Gespräch mit dem Kamel
Ist denn die Sprache allein das, was das Menschenwesen
ausmacht? Es gilt: das Tier hat keine Sprache. Ich bin
mir da nicht mehr so sicher, seitdem ich mich in Ägypten
einmal mit einem Kamel unterhalten habe. Ich sagte so
etwas ähnliches wie: man, du stinkst aber gewaltig. Es
sagte so etwas wie: was willst du von mir, ich bin ein
Kamel, der Sinn eines Kamels besteht geradezu darin,
wie ein Kamel zu riechen, röche es nach einem Hund
oder nach Veilchen, so wäre es kein Kamel. Das leuchtete
mir sehr ein, bis ein Ägypter auftauchte, der mich dahin
zu drangsalieren suchte, einen Ausritt auf dem Kamel zu
unternehmen. Ich war verärgert, da meine Zwiesprache
mit dem Kamel auf diese jähe Weise unterbrochen worden
war. Ich lehnte es auch ab, auf dem Kamel zu reiten, da
ich gerade zu dem Schluss gekommen war, dass der Sinn
dessen, ein Kamel zu sein, darin besteht, ein Kamel zu sein,
und nicht darin, dass man auf ihm herumreitet. Mir schien
das eher einen Menschensinn zu sein, der dem Kamel, in
diesem Falle aus rein geschäftlichen Gründen, übergestülpt
worden war. Für den Ägypter hatte das Kamel im Gegenteil
geradezu ausschließlich den Wert, dass man auf ihm reiten
könne. So hatten es die Menschen seit Jahrtausenden
getrieben, einer Sache, die an sich keinen Sinn hat, worin
ihr ausgesprochener Wert besteht, hatten sie einen Sinn
übergestülpt, allerdings nicht im Sinne der Be-, sondern
der Ver-wertung, der Nutzbarmachung. Es gab für sie also
blödes Vieh und gutes Vieh, Nutzvieh. Diese gängige
Verwertungspraxis fingen sie irgendwann an, auf alles andere,
besonders auch auf andere Menschen zu übertragen.
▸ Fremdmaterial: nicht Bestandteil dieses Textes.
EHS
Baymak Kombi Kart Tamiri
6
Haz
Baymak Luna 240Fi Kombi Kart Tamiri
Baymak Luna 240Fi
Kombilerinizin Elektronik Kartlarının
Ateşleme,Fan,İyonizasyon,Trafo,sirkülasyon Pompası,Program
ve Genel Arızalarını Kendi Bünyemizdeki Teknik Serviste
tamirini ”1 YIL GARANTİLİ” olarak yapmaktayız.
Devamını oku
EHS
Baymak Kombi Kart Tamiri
Vor
lauter Ver-Werterei trat eine babylonische Verwirrung in
die Welt. Zu einer Zeit sahen einige ganz Ver-rückte sogar
die alten Werte schwinden und dass noch keine neuen zu
sehen waren, erfüllte sie mit Blut und Gram. Es war
inzwischen so viel in die Dinge hineingelegt worden, dass
sie einfach unter ihrer Last zusammengebrochen sind.
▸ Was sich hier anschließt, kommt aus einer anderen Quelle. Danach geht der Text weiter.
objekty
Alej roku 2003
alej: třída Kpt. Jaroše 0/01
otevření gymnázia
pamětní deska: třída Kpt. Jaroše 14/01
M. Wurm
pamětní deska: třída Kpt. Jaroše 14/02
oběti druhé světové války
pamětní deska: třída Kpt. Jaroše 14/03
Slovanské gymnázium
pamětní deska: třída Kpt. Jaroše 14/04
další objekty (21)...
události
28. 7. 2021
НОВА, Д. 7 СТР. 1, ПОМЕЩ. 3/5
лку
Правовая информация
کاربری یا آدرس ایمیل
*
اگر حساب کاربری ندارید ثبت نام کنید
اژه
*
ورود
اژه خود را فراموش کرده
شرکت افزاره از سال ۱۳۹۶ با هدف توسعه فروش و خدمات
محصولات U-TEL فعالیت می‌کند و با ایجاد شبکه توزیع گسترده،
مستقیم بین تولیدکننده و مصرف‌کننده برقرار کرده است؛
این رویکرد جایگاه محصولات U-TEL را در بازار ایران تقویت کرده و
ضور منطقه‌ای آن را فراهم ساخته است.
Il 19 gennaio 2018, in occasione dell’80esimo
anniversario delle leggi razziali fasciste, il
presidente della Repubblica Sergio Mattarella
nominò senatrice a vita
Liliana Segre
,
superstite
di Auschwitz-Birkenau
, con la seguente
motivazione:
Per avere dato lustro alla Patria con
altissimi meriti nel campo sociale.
Das Gezeter unter den gackernden Hühner, den aufgeblasenen
Pfauen und sonstigem ehemals edlem Federvieh war groß.
In einer Gedankenlosigkeit, die dem Menschenschlag
entsprach, beschuldigte man die Dinge, keinen Wert mehr
zu haben. Als könnte das Kamel was dafür, dass es über
die Zeiten seinen Wert eingebüsst hatte. Ihre eigene Schuld
an der Misere der Jahrtausende übersahen die Gackernden
geflissentlich: dass sie es gewesen waren, die das ganze Zeug
in die Dinge erst hineingedichtet und –gedrängt hatten,
dessen Fehlen sie nun gramgebeugt bezeterten. Wer kennte
sie nicht, die Geschichte des Nichts in den Zeiten? Aber
wer kennte sie doch? Und wer ist nicht erblindet, der
sie sah? Wem rutschte nicht die Stimme in den Bauch?